Prompt: Find how many lines of the records hold the string "using" and reply with only that total.
++++ Records for processing
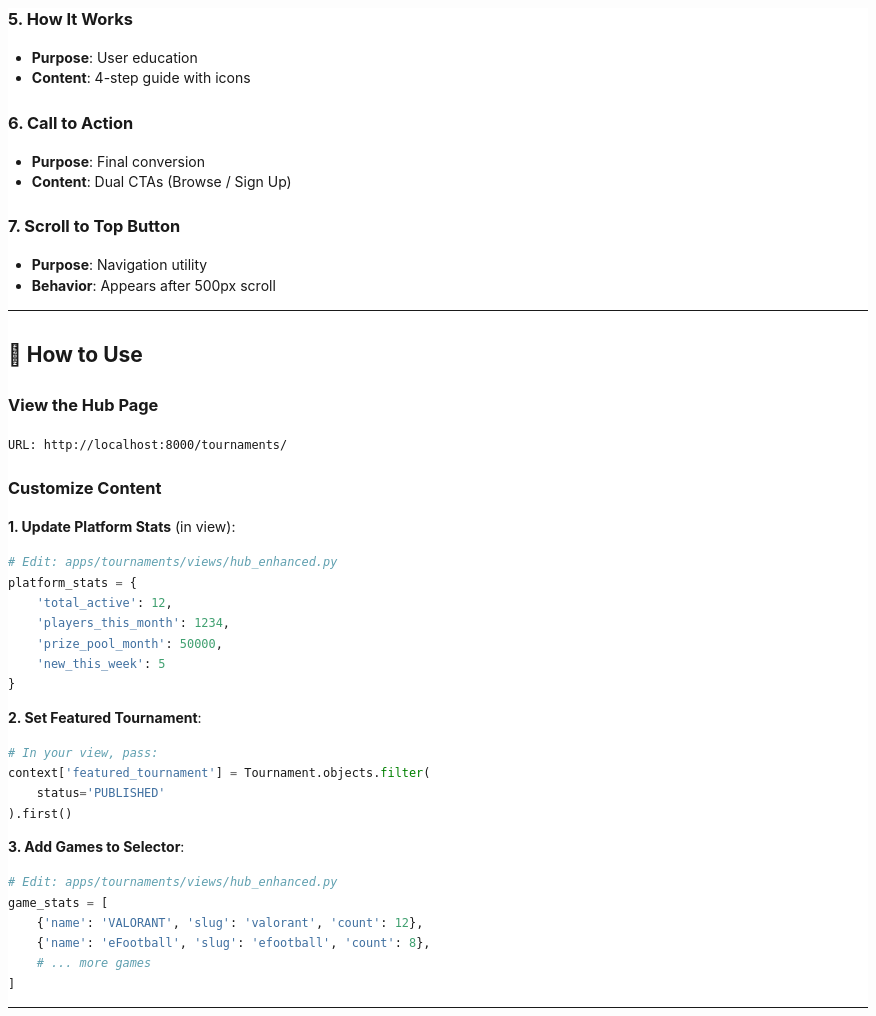 ### 5. How It Works
- **Purpose**: User education
- **Content**: 4-step guide with icons

### 6. Call to Action
- **Purpose**: Final conversion
- **Content**: Dual CTAs (Browse / Sign Up)

### 7. Scroll to Top Button
- **Purpose**: Navigation utility
- **Behavior**: Appears after 500px scroll

---

## 🔧 How to Use

### View the Hub Page
```
URL: http://localhost:8000/tournaments/
```

### Customize Content

**1. Update Platform Stats** (in view):
```python
# Edit: apps/tournaments/views/hub_enhanced.py
platform_stats = {
    'total_active': 12,
    'players_this_month': 1234,
    'prize_pool_month': 50000,
    'new_this_week': 5
}
```

**2. Set Featured Tournament**:
```python
# In your view, pass:
context['featured_tournament'] = Tournament.objects.filter(
    status='PUBLISHED'
).first()
```

**3. Add Games to Selector**:
```python
# Edit: apps/tournaments/views/hub_enhanced.py
game_stats = [
    {'name': 'VALORANT', 'slug': 'valorant', 'count': 12},
    {'name': 'eFootball', 'slug': 'efootball', 'count': 8},
    # ... more games
]
```

---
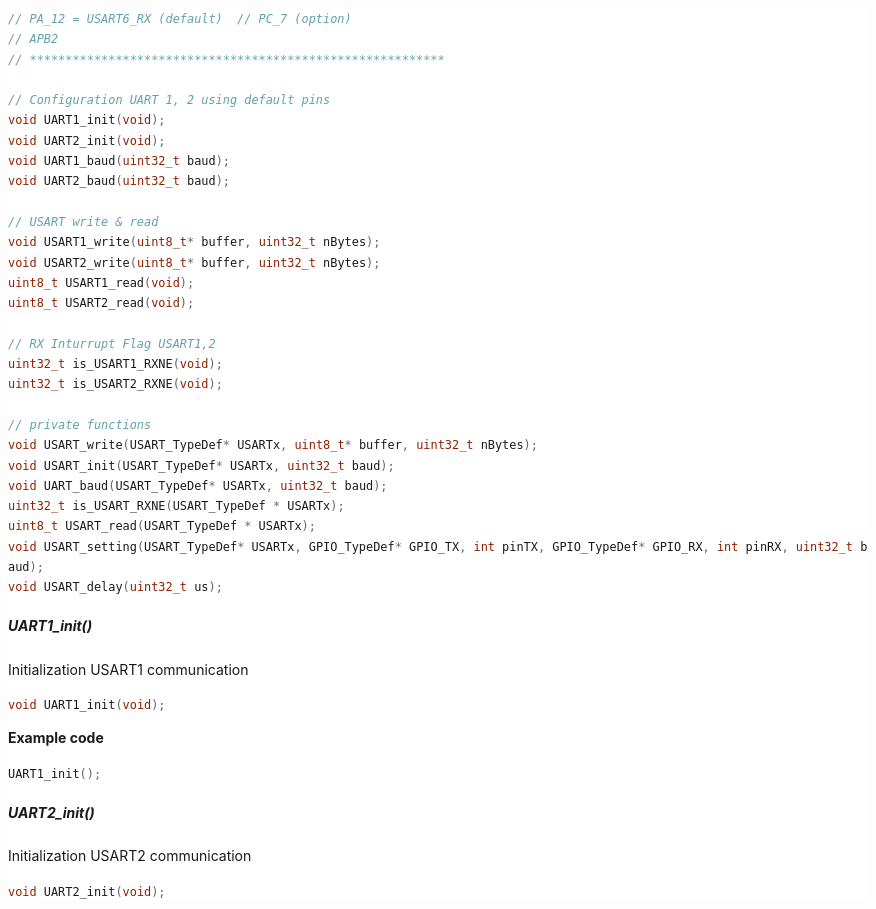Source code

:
 ```c
// PA_12 = USART6_RX (default)	// PC_7 (option)
// APB2
// **********************************************************

// Configuration UART 1, 2 using default pins 
void UART1_init(void);
void UART2_init(void);	
void UART1_baud(uint32_t baud);
void UART2_baud(uint32_t baud);

// USART write & read
void USART1_write(uint8_t* buffer, uint32_t nBytes);
void USART2_write(uint8_t* buffer, uint32_t nBytes);
uint8_t USART1_read(void);										
uint8_t USART2_read(void);	

// RX Inturrupt Flag USART1,2
uint32_t is_USART1_RXNE(void);
uint32_t is_USART2_RXNE(void);

// private functions
void USART_write(USART_TypeDef* USARTx, uint8_t* buffer, uint32_t nBytes);
void USART_init(USART_TypeDef* USARTx, uint32_t baud);  		
void UART_baud(USART_TypeDef* USARTx, uint32_t baud);											
uint32_t is_USART_RXNE(USART_TypeDef * USARTx);
uint8_t USART_read(USART_TypeDef * USARTx);										
void USART_setting(USART_TypeDef* USARTx, GPIO_TypeDef* GPIO_TX, int pinTX, GPIO_TypeDef* GPIO_RX, int pinRX, uint32_t baud); 
void USART_delay(uint32_t us);  
```



##### UART1_init()

Initialization USART1 communication

```C
void UART1_init(void);
```

**Example code**

```c
UART1_init();
```



##### UART2_init()

Initialization USART2 communication

```c
void UART2_init(void);	
```
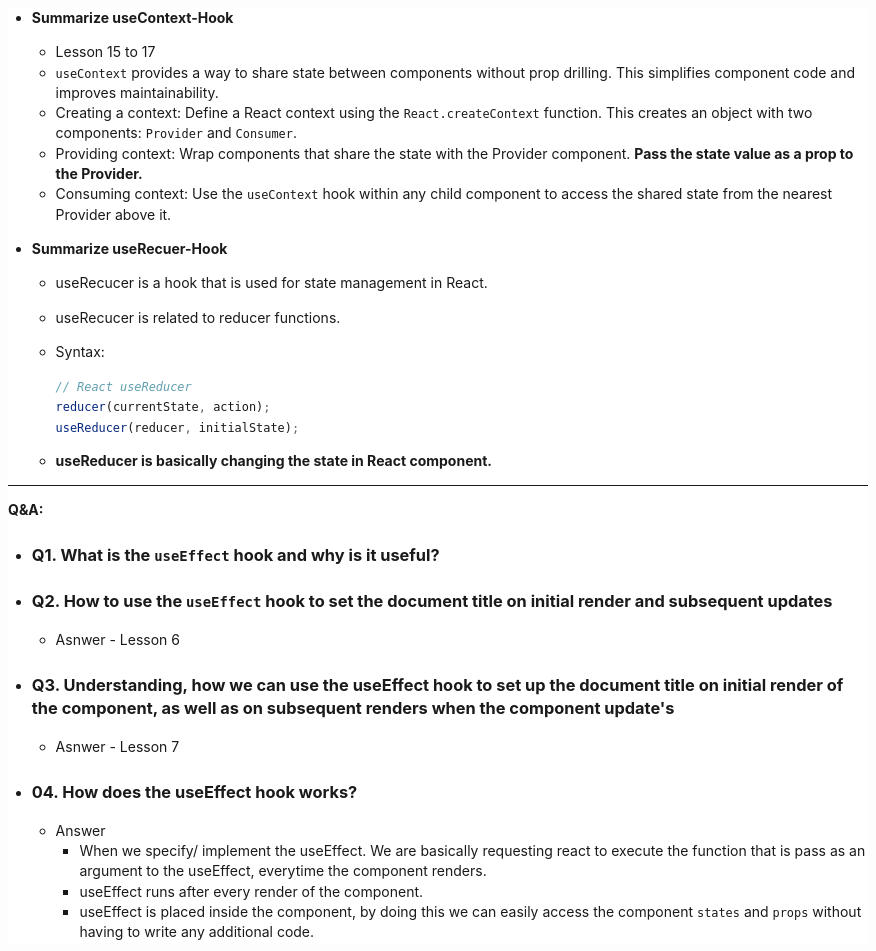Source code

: * **Summarize useContext-Hook**
  * Lesson 15 to 17
  * `useContext` provides a way to share state between components without prop drilling. This simplifies component code and improves maintainability.
  * Creating a context: Define a React context using the `React.createContext` function. This creates an object with two components: `Provider` and `Consumer`.
  * Providing context: Wrap components that share the state with the Provider component. **Pass the state value as a prop to the Provider.**
  * Consuming context: Use the `useContext` hook within any child component to access the shared state from the nearest Provider above it.

* **Summarize useRecuer-Hook**
  * useRecucer is a hook that is used for state management in React.
  * useRecucer is related to reducer functions.
  * Syntax:

    ```js
    // React useReducer
    reducer(currentState, action);
    useReducer(reducer, initialState);
    ```

  * **useReducer is basically changing the state in React component.**

---
**Q&A:**

* ### Q1. What is the `useEffect` hook and why is it useful?

* ### Q2. How to use the `useEffect` hook to set the document title on initial render and subsequent updates

  * Asnwer - Lesson 6

* ### Q3. Understanding, how we can use the useEffect hook to set up the document title on initial render of the component, as well as on subsequent renders when the component update's

  * Asnwer - Lesson 7

* ### 04. How does the useEffect hook works?

  * Answer
    * When we specify/ implement the useEffect. We are basically requesting react to execute the function that is pass as an argument to the useEffect,
      everytime the component renders.
    * useEffect runs after every render of the component.
    * useEffect is placed inside the component, by doing this we can easily access the component `states` and `props` without having to write any additional code.
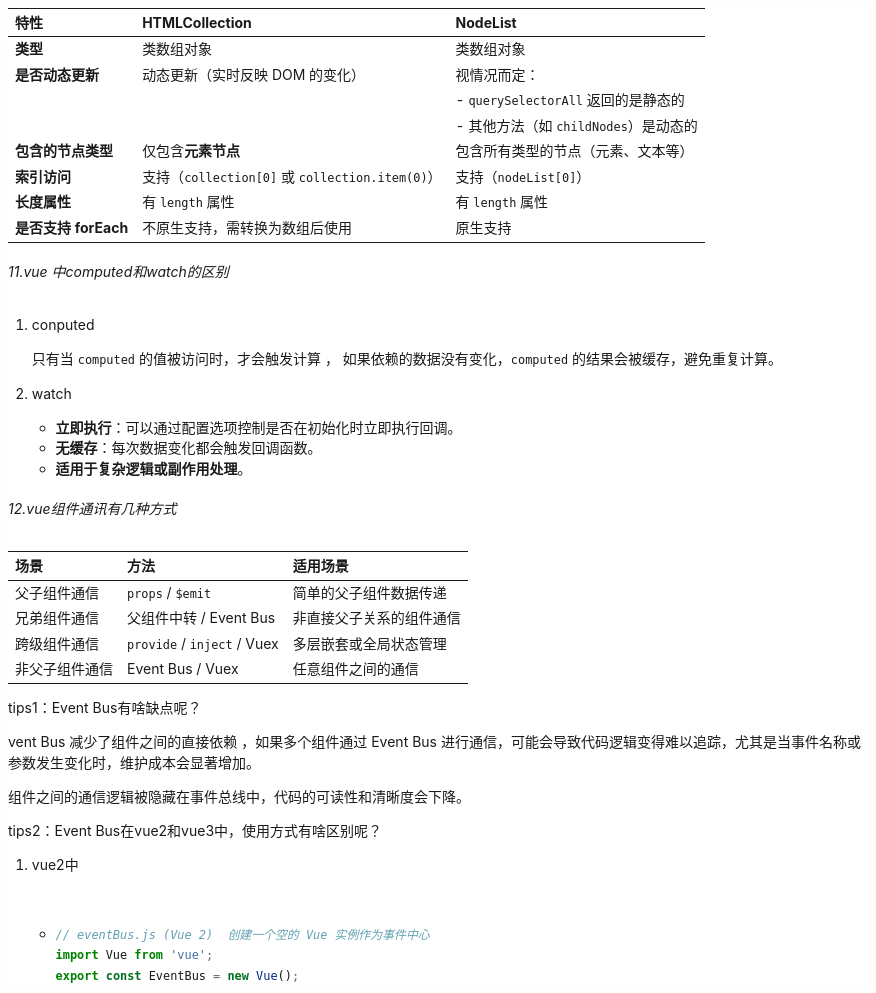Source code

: | 特性                 | HTMLCollection                                  | NodeList                              |
| :------------------- | :---------------------------------------------- | :------------------------------------ |
| **类型**             | 类数组对象                                      | 类数组对象                            |
| **是否动态更新**     | 动态更新（实时反映 DOM 的变化）                 | 视情况而定：                          |
|                      |                                                 | - `querySelectorAll` 返回的是静态的   |
|                      |                                                 | - 其他方法（如 `childNodes`）是动态的 |
| **包含的节点类型**   | 仅包含**元素节点**                              | 包含所有类型的节点（元素、文本等）    |
| **索引访问**         | 支持（`collection[0]` 或 `collection.item(0)`） | 支持（`nodeList[0]`）                 |
| **长度属性**         | 有 `length` 属性                                | 有 `length` 属性                      |
| **是否支持 forEach** | 不原生支持，需转换为数组后使用                  | 原生支持                              |

######  11.vue 中computed和watch的区别

1. conputed 

    只有当 `computed` 的值被访问时，才会触发计算 ， 如果依赖的数据没有变化，`computed` 的结果会被缓存，避免重复计算。 

2. watch

   - **立即执行**：可以通过配置选项控制是否在初始化时立即执行回调。
   - **无缓存**：每次数据变化都会触发回调函数。
   - **适用于复杂逻辑或副作用处理**。

###### 12.vue组件通讯有几种方式

| 场景           | 方法                        | 适用场景                 |
| :------------- | :-------------------------- | :----------------------- |
| 父子组件通信   | `props` / `$emit`           | 简单的父子组件数据传递   |
| 兄弟组件通信   | 父组件中转 / Event Bus      | 非直接父子关系的组件通信 |
| 跨级组件通信   | `provide` / `inject` / Vuex | 多层嵌套或全局状态管理   |
| 非父子组件通信 | Event Bus / Vuex            | 任意组件之间的通信       |

tips1：Event Bus有啥缺点呢？

 vent Bus 减少了组件之间的直接依赖 ，如果多个组件通过 Event Bus 进行通信，可能会导致代码逻辑变得难以追踪，尤其是当事件名称或参数发生变化时，维护成本会显著增加。 

 组件之间的通信逻辑被隐藏在事件总线中，代码的可读性和清晰度会下降。 

tips2：Event Bus在vue2和vue3中，使用方式有啥区别呢？

1. vue2中

   ​         

   - ```js
     // eventBus.js (Vue 2)  创建一个空的 Vue 实例作为事件中心 
     import Vue from 'vue';
     export const EventBus = new Vue();
     ```
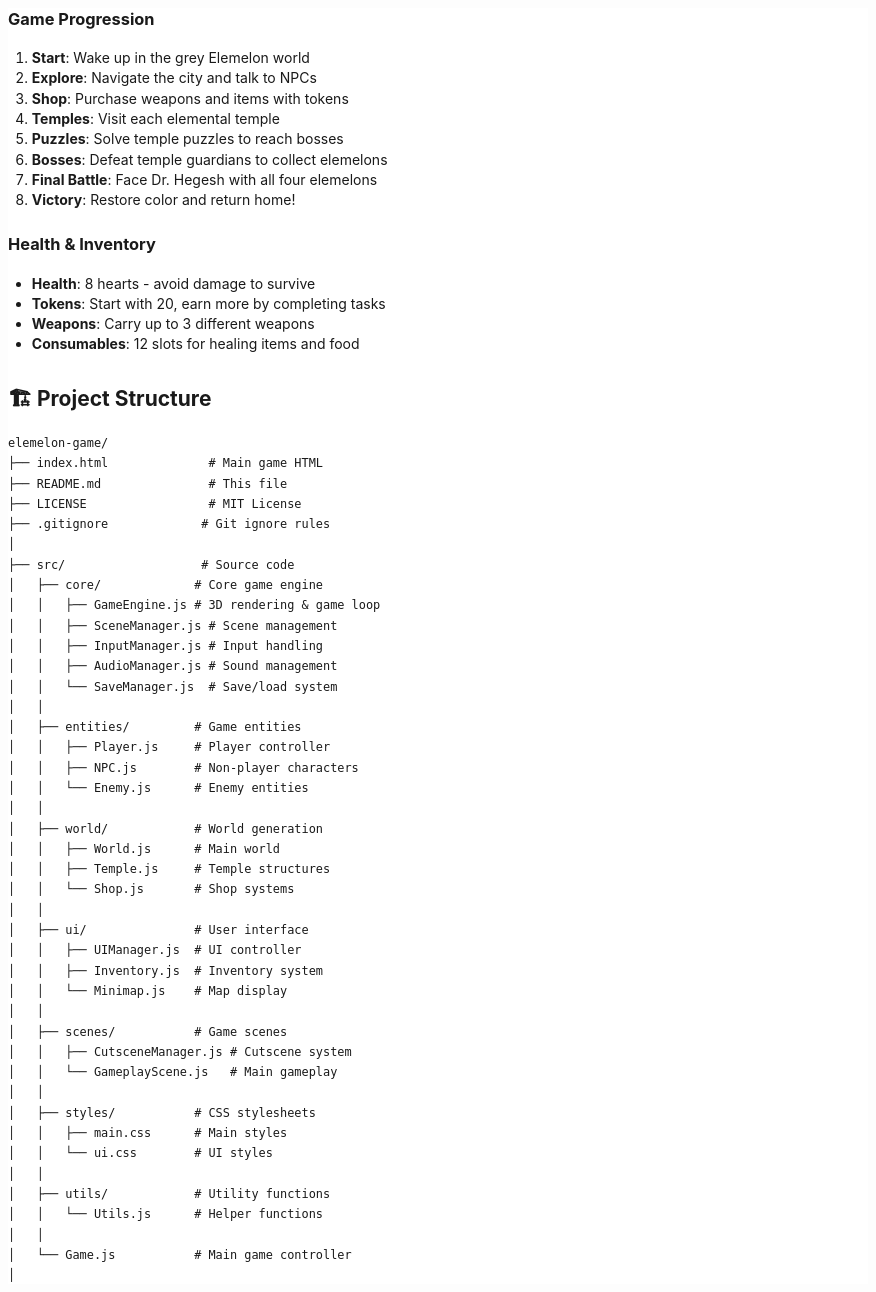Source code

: ### Game Progression

1. **Start**: Wake up in the grey Elemelon world
2. **Explore**: Navigate the city and talk to NPCs
3. **Shop**: Purchase weapons and items with tokens
4. **Temples**: Visit each elemental temple
5. **Puzzles**: Solve temple puzzles to reach bosses
6. **Bosses**: Defeat temple guardians to collect elemelons
7. **Final Battle**: Face Dr. Hegesh with all four elemelons
8. **Victory**: Restore color and return home!

### Health & Inventory

- **Health**: 8 hearts - avoid damage to survive
- **Tokens**: Start with 20, earn more by completing tasks
- **Weapons**: Carry up to 3 different weapons
- **Consumables**: 12 slots for healing items and food

## 🏗️ Project Structure

```
elemelon-game/
├── index.html              # Main game HTML
├── README.md               # This file
├── LICENSE                 # MIT License
├── .gitignore             # Git ignore rules
│
├── src/                   # Source code
│   ├── core/             # Core game engine
│   │   ├── GameEngine.js # 3D rendering & game loop
│   │   ├── SceneManager.js # Scene management
│   │   ├── InputManager.js # Input handling
│   │   ├── AudioManager.js # Sound management
│   │   └── SaveManager.js  # Save/load system
│   │
│   ├── entities/         # Game entities
│   │   ├── Player.js     # Player controller
│   │   ├── NPC.js        # Non-player characters
│   │   └── Enemy.js      # Enemy entities
│   │
│   ├── world/            # World generation
│   │   ├── World.js      # Main world
│   │   ├── Temple.js     # Temple structures
│   │   └── Shop.js       # Shop systems
│   │
│   ├── ui/               # User interface
│   │   ├── UIManager.js  # UI controller
│   │   ├── Inventory.js  # Inventory system
│   │   └── Minimap.js    # Map display
│   │
│   ├── scenes/           # Game scenes
│   │   ├── CutsceneManager.js # Cutscene system
│   │   └── GameplayScene.js   # Main gameplay
│   │
│   ├── styles/           # CSS stylesheets
│   │   ├── main.css      # Main styles
│   │   └── ui.css        # UI styles
│   │
│   ├── utils/            # Utility functions
│   │   └── Utils.js      # Helper functions
│   │
│   └── Game.js           # Main game controller
│
```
++++++++
Output of the task: 2